** AIM OF THE TASK **
Return each entry exactly, omitting nothing.

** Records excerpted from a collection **

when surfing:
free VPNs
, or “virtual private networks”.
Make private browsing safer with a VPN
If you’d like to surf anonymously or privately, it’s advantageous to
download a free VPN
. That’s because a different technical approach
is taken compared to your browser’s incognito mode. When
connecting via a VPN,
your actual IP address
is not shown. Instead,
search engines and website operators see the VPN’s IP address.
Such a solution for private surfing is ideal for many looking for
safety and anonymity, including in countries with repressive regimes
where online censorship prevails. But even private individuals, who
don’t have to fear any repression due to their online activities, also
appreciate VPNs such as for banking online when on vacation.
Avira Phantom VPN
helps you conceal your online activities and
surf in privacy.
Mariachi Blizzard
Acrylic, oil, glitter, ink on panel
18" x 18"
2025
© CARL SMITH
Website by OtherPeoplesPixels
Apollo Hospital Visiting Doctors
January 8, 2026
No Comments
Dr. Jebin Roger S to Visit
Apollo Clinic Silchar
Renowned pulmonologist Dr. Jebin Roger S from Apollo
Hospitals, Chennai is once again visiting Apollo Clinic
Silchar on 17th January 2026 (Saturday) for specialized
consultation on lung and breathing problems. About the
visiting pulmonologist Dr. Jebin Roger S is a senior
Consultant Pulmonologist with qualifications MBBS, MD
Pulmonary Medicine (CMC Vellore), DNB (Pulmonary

** FINAL ANSWER **
when surfing:
free VPNs
, or “virtual private networks”.
Make private browsing safer with a VPN
If you’d like to surf anonymously or privately, it’s advantageous to
download a free VPN
. That’s because a different technical approach
is taken compared to your browser’s incognito mode. When
connecting via a VPN,
your actual IP address
is not shown. Instead,
search engines and website operators see the VPN’s IP address.
Such a solution for private surfing is ideal for many looking for
safety and anonymity, including in countries with repressive regimes
where online censorship prevails. But even private individuals, who
don’t have to fear any repression due to their online activities, also
appreciate VPNs such as for banking online when on vacation.
Avira Phantom VPN
helps you conceal your online activities and
surf in privacy.
Mariachi Blizzard
Acrylic, oil, glitter, ink on panel
18" x 18"
2025
© CARL SMITH
Website by OtherPeoplesPixels
Apollo Hospital Visiting Doctors
January 8, 2026
No Comments
Dr. Jebin Roger S to Visit
Apollo Clinic Silchar
Renowned pulmonologist Dr. Jebin Roger S from Apollo
Hospitals, Chennai is once again visiting Apollo Clinic
Silchar on 17th January 2026 (Saturday) for specialized
consultation on lung and breathing problems. About the
visiting pulmonologist Dr. Jebin Roger S is a senior
Consultant Pulmonologist with qualifications MBBS, MD
Pulmonary Medicine (CMC Vellore), DNB (Pulmonary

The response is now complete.